В библиотеке у неё было своё любимое место – у окна, и если там было занято, Люська старалась расположиться поближе и ждала, пока место освободится. Здесь, недалеко от горячей печки было не так холодно, но в то же время был виден яблоневый сад, окружавший школу. Одетый в осенний наряд, или уже укрытый снежною шалью, Люська находила его красивым во всех обличиях.
– Что ты читаешь? – спросила как-то Наденька, подойдя к девочке, сидящей у окна и мечтательно смотрящей куда-то в тёмное окно.
Люська вздрогнула, покраснела и как-то вся сжалась, будто её застали за чем-то, что делать было не велено. Хотя, конечно, это и было отчасти правдой – Люськина мать не любила, чтобы дочь «просиживала без дела», и считала, что проводить время за книгой нужно ровно столько, чтоб хватило на выполнение домашнего задания. А остальное время нужно посвящать работе по дому. Именно поэтому Люська никогда не брала книги из библиотеки домой. И не позволяла себе долго засиживаться за чтением и в школе.
– Сказки, – ответила испуганная Люська на вопрос учительницы и встала рядом со своим стулом, как и положено было, когда к тебе обращается учитель.
– Можно, я присяду здесь, с тобой ненадолго? – вежливо спросила Наденька, – Ребята все уже разошлись, и мне немного скучно одной… Да и здесь, рядом с печкой, теплее.
Люська не знала, что и ответить, это было впервые в её жизни, чтобы взрослый человек, учитель, спрашивал её разрешения. Она просто кивнула в ответ и усевшись на стул, смущённо уткнулась в книгу.
– Знаешь, Люся, эти сказки были и моими любимыми в детстве. Да и сейчас я их иногда перечитываю, пока никто не видит, – Наденька доверительно понизила голос, – Слушай, а давай чаю попьём вместе? Ты, наверное, проголодалась, у меня есть пряники, да и я согреюсь. Разбирала старые газеты на макулатуру, там озябла.
– Мне домой пора, мама рассердится, – Люська торопливо засобиралась, сложив в портфель свою газету.
Наденька разочарованно вздохнула, не смогла она, напугала девочку… Нужно было быть осторожнее, думала она, глядя как Люська бережно поставила книгу на полку и торопливо вышла за дверь.
Эта девочка нравилась Надежде, она чем-то напоминала её саму в детстве, такая же маленькая и худая, с глазами в пол лица, и такая же необщительная…
А дома Люське всё равно попало, не в тот день, немногим позже, когда она снова зачиталась в библиотеке. Таисия в этот день сама приболела и потому шла домой пораньше, встретив по дороге Дашу и Веру, одноклассниц Люськи. Спросив у подруг, не видели ли они Люську, Таисия с удивлением услышала в ответ, что Люська после уроков идёт читать в библиотеку… Прут в тот день прошёлся нещадно по Люськиной спине, но в тот день она впервые сносила его молча…
Как-то обречённо понурив голову, Люська молчанием встречала каждый удар, даже не вздрагивала, и от того Таисия вдруг почувствовала себя как-то неловко… Будто бьёт она бездушное, безжизненное тело, которому всё равно, что вообще с ним происходит.

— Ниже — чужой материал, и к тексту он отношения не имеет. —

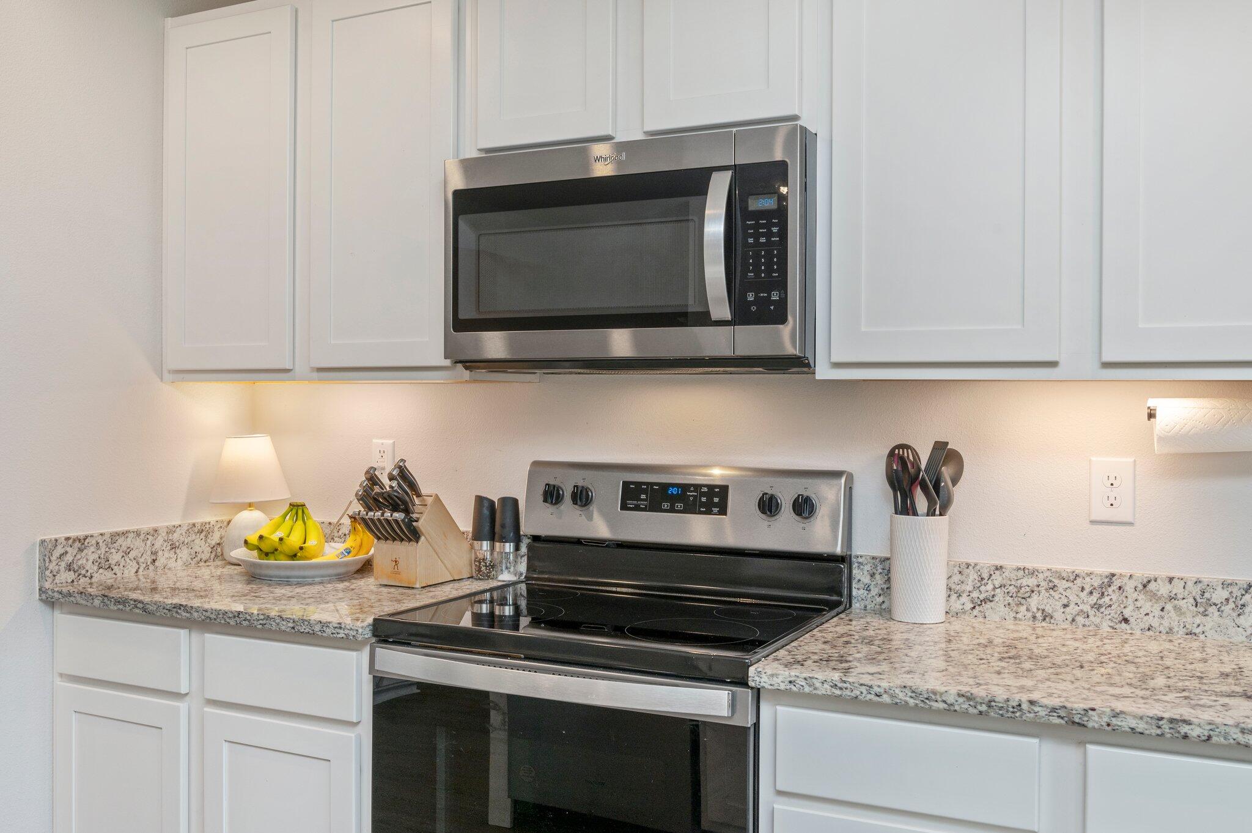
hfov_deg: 62.0
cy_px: 416
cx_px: 626
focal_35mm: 30
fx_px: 1042
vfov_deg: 43.5
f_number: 9
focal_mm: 30
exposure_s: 1/40
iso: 400
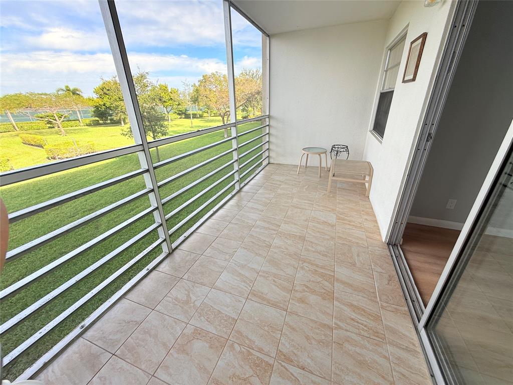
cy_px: 192
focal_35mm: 14
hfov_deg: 102.1
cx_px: 256
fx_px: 207
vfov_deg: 85.7
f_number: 2.2
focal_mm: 2.22
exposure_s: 1/210
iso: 50
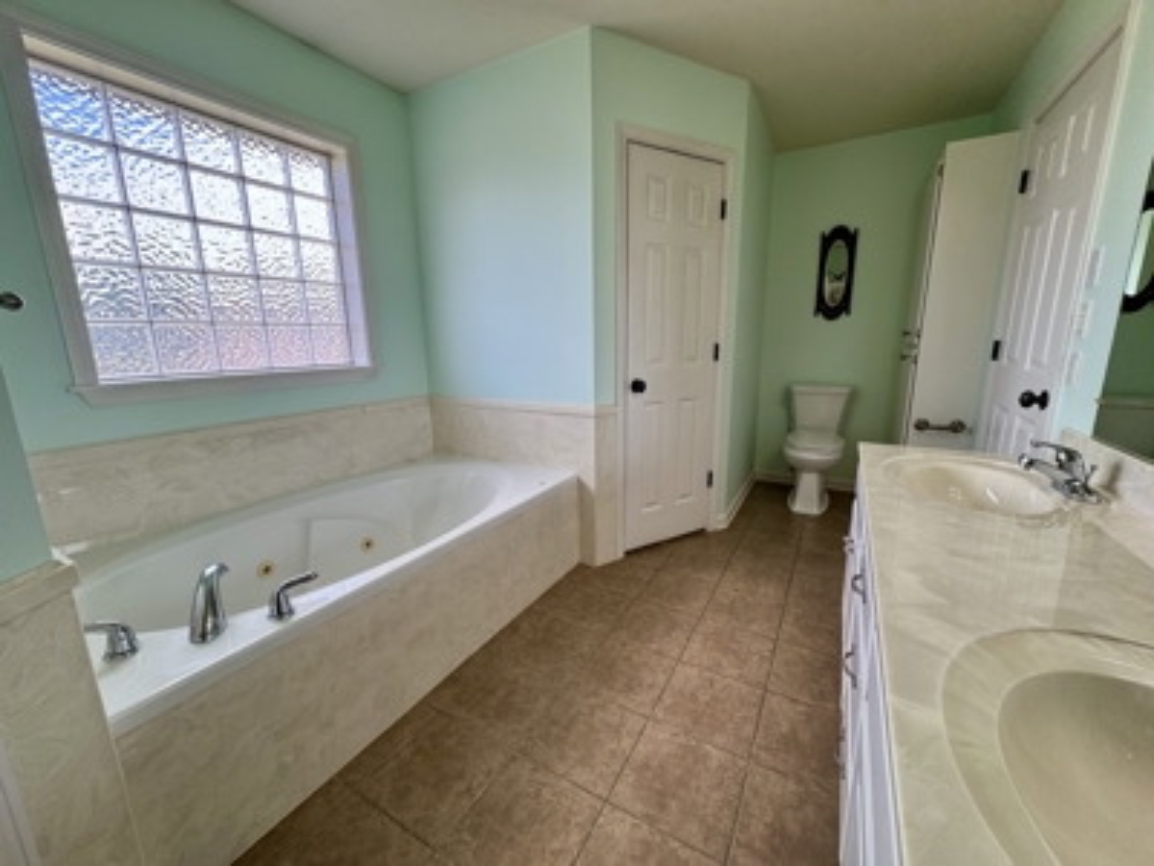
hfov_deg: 102.1
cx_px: 577
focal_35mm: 14
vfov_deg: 85.7
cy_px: 433
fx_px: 467
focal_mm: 2.22
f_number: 2.2
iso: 64
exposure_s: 1/120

– Иди отсюда, чтобы я тебя не видела, бесстыжие твои глаза! – прикрикнула Таисия на дочь, опустив прут, – Книжечки она почитывает! А дома у тебя видать служанки есть, чтобы за тебя всё делать?
Люська молча поплелась во двор, прибирать в сарае и курятнике, чему она была и рада, хотелось побыть одной. Пока она обувалась под дверью, услышала, как бабушка говорит матери:
– Тася, сколько можно? Как у тебя рука поднимается её колотить? У неё ведь и так в чём только душа держится, а ты еще и бьёшь её… Самой неужели не жалко?
– А вы, мама, своих не пороли? – ответила Таисия, – Меня мать тоже охаживала за любую вину, и отец уму-разуму учил, да послушанию! Не бить, так что с неё вырастет?!